La petite danseuse de 14 ans
La petite danseuse de 14 ans
- Edgar Degas / M.T. Abraham Center, Wikicommons

Cette passion pour la précision et la forme est précisément ce qui va amener Degas à la sculpture, comme le souligne l'historienne Anne Pingeot :

"Il se rend compte que pour arriver à comprendre une forme, il fallait qu'elle soit en trois dimensions. Il l'a raconté à Thiebault Sisson. [...] Il explique que la sculpture, ce n'est qu'un moyen en soi pour sa peinture. Ce n'est pas une fin en soi. Nous nous considérons que sa sculpture est une fin en soi [...] mais pour lui, c'est vraiment obtenir plus de précisions."

Fasciné par le mouvement, Degas aborde la sculpture en choisissant un cheval pour premier modèle. L'artiste expérimente, invente, sculpte avec de la cire. Outre les chevaux, il sculptera aussi des danseuses. L'une des plus célèbres étant La petite danseuse de 14 ans. Derrière cette sculpture se cache une histoire bien réelle, celle de Marie, qui fut modèle de Degas et à laquelle la romancière Camille Laurens a récemment consacré un ouvrage qui porte le même titre que cette sculpture, La petite danseuse de quatorze ans. Née à l'époque dans l'un des quartiers les plus pauvres de Paris, la jeune Marie est entrée avec ses deux sœurs l'Opéra de Paris, suite à un engagement de groupe obtenu par la mère. Un jour qu'elle est sur scène, Degas est présent dans le public. La fascination opère. Cette statuette, dont le bronze a été réalisée à titre posthume, est aujourd'hui l'un des plus connues de Degas. "Parce qu'elle est profondément actuelle", soulignait Martine Kahn dans le documentaire radiophonique.

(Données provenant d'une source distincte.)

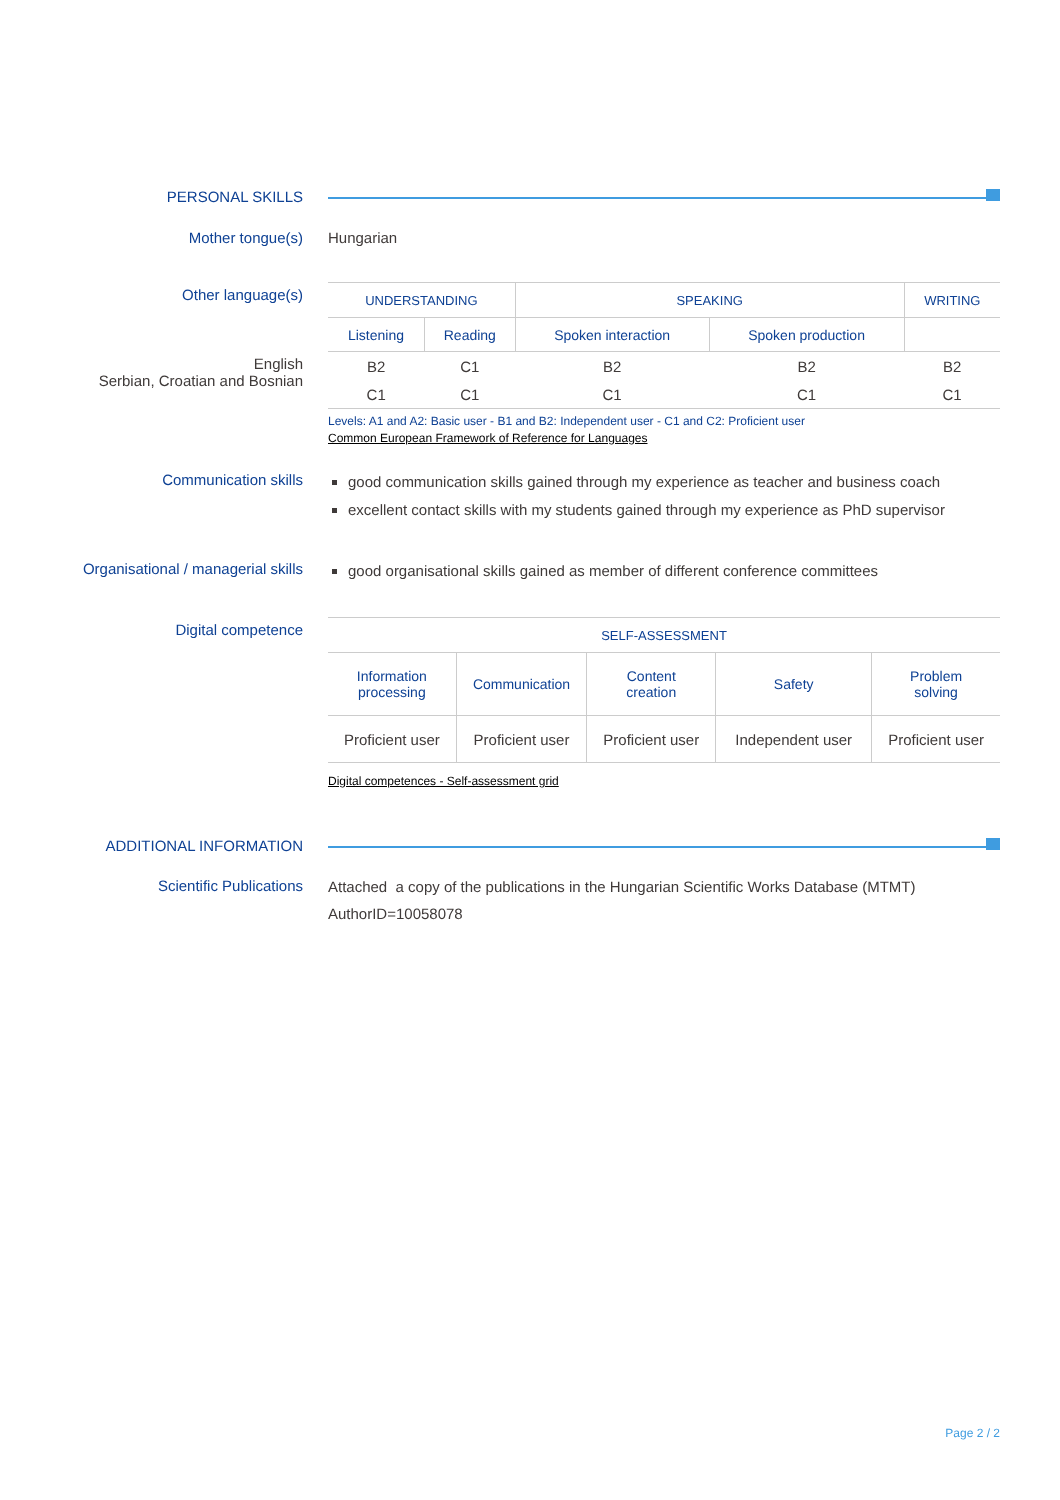PERSONAL SKILLS
Mother tongue(s) Hungarian
Other language(s)
English
Serbian, Croatian and Bosnian
| UNDERSTANDING | | SPEAKING | | WRITING |
| --- | --- | --- | --- | --- |
| Listening | Reading | Spoken interaction | Spoken production | |
| B2 | C1 | B2 | B2 | B2 |
| C1 | C1 | C1 | C1 | C1 |
Levels: A1 and A2: Basic user - B1 and B2: Independent user - C1 and C2: Proficient user
Common European Framework of Reference for Languages
Communication skills
good communication skills gained through my experience as teacher and business coach
excellent contact skills with my students gained through my experience as PhD supervisor
Organisational / managerial skills
good organisational skills gained as member of different conference committees
Digital competence
| SELF-ASSESSMENT | | | | |
| --- | --- | --- | --- | --- |
| Information processing | Communication | Content creation | Safety | Problem solving |
| Proficient user | Proficient user | Proficient user | Independent user | Proficient user |
Digital competences - Self-assessment grid
ADDITIONAL INFORMATION
Scientific Publications
Attached a copy of the publications in the Hungarian Scientific Works Database (MTMT)
AuthorID=10058078
Page 2 / 2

"Cent Merveilles" par Sacha Guitry
7 min

5. Le Tub : l'intimité du nu

Le Tub, 60 x 83 cm
Le Tub, 60 x 83 cm
- Edgar Degas

Le Tub, œuvre au pastel réalisée en 1886 par Degas, a déconcerté ses contemporains. Autant par la perspective que par l'intimité de la scène, comme le soulignait Anne Roquebert :

"La critique de l'époque a été extrêmement virulente contre ses tableaux, et en particulier contre celui-là, en parlant de batracien. Degas disait lui-même que, contrairement au nu traditionnel, qui était toujours prévu en fonction du public, cherchant plus ou moins un effet, au contraire ses personnages étaient comme vus à travers le trou de la serrure. Ce côté intimiste de la scène a probablement dérangé ses contemporains. Et sa réputation de misogyne est partie de ce type de peinture, orchestrée par une critique un peu hostile."

Qu'il s'essaye au pastel, au dessin ou encore à la sculpture, c'est toujours pour Degas l'occasion de se perfectionner. Mais toujours pour mieux revenir à la peinture. Ce qui faisait dire au peintre Gilles Sacksick devant Le Tub : "C'est un pastel, et pour moi c'est une peinture. Degas est quelqu'un qui peint, même quand il dessine."